Monday, December 22, 2014

Great-Grandmother Sarah or Sally Handler

At Connecting with a Handler Cousin, I shared the link to a 1988 video interview that my husband's second cousin did with his aunts, my father-in-law's cousins Esther and Helen Solomon.

At about 18:45 minutes in, the sisters start talking about their mother's father, Aaron Handler. Their mother's name was Regina (younger sister to Sam and Joseph Handler). According to Helen, her grandfather, Aaron Handler, was a wealthy farmer who owned a large farm. He had four sons with his first wife, whose name they don't know. The sisters share a little bit of what they remember of these older sons of Aaron (Herman, Leopold, Philip, and "the one who made his career in the service").
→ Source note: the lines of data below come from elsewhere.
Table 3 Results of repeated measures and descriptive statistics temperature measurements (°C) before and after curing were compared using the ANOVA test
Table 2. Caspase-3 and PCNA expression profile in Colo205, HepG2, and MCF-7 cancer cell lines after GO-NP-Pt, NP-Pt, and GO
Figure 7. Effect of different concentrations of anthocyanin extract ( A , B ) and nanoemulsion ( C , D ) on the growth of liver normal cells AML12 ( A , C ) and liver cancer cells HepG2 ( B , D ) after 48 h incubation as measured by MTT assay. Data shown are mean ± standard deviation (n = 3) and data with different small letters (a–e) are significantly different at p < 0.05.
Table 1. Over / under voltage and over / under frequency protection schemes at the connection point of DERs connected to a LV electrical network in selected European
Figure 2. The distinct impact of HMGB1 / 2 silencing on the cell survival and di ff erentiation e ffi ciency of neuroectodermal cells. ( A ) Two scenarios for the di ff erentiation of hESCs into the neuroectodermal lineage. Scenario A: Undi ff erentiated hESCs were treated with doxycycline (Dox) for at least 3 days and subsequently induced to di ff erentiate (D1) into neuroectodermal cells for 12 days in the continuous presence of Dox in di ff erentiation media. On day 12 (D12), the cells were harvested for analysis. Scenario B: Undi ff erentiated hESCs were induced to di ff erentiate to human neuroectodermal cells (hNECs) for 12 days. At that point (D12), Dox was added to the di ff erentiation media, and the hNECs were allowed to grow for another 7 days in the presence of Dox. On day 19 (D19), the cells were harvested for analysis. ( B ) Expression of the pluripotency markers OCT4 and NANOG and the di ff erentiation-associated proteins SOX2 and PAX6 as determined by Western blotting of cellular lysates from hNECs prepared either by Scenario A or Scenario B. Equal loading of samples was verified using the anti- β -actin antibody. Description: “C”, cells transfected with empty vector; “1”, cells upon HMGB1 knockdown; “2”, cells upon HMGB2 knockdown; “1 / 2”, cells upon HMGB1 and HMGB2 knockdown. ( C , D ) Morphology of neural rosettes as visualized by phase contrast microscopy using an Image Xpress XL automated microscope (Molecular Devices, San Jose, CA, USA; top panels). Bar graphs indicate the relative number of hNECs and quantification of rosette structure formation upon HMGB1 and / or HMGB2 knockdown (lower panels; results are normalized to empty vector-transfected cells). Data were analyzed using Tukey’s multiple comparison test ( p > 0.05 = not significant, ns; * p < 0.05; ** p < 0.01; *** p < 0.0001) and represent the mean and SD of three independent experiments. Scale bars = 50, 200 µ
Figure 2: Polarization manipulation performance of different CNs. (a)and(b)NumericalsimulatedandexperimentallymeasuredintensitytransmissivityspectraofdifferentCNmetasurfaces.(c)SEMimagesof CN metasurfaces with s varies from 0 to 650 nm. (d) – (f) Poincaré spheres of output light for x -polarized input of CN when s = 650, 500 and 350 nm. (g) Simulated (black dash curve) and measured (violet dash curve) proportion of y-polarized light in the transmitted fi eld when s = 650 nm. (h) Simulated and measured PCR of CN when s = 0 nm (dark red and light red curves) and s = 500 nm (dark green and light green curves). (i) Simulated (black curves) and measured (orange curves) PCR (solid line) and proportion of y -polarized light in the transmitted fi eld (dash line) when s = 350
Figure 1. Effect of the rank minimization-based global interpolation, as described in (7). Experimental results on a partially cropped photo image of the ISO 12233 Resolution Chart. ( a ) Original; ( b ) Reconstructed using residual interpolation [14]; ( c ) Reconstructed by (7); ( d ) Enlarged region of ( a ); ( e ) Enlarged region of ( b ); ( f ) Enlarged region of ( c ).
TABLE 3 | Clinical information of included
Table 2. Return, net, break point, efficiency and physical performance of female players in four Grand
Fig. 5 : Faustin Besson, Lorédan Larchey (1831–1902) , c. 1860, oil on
After taking a brief break, the video interview continues and it comes out that after Aaron's first wife died, he married his brother's daughter: his niece, whose name is Sarah Handler, as remembered by Helen and Esther. They don't know Sarah's father's name.

I have written about this great-grandmother of my husband's before at: Finding A Jewish Great Grandmother (which includes her death certificate) and Great-Grandmother Handler Married Twice. And at one of my favorite blog posts: Passenger Lists...And Following Up on Family Stories.

JewishGen's JOWBR (JewishGen Online Worldwide Burial Registry) has a record for Sally Handler, buried in Lansing Avenue Cemetery in Cleveland, Ohio. With some additional digging, I found that she is buried in row 15 of the Knesseth Israel section of the cemetery and I'm hoping someone will fulfill the FindAGrave photo request I have made.

JewishGen has this cemetery in its index and the record for "Sally Handler" indicates that her tombstone reads: "Chaya Sara bat Zvi."

If this is correct (and I'd love to see the tombstone to be sure), then Zvi Handler is brother of Aaron Handler and father of Sarah / Sally Handler.

Another interesting thing to think about: In looking up the given name Zvi at JewishGen's Given Names Database (for Hungary), the U.S. equivalent is Herman or Harry.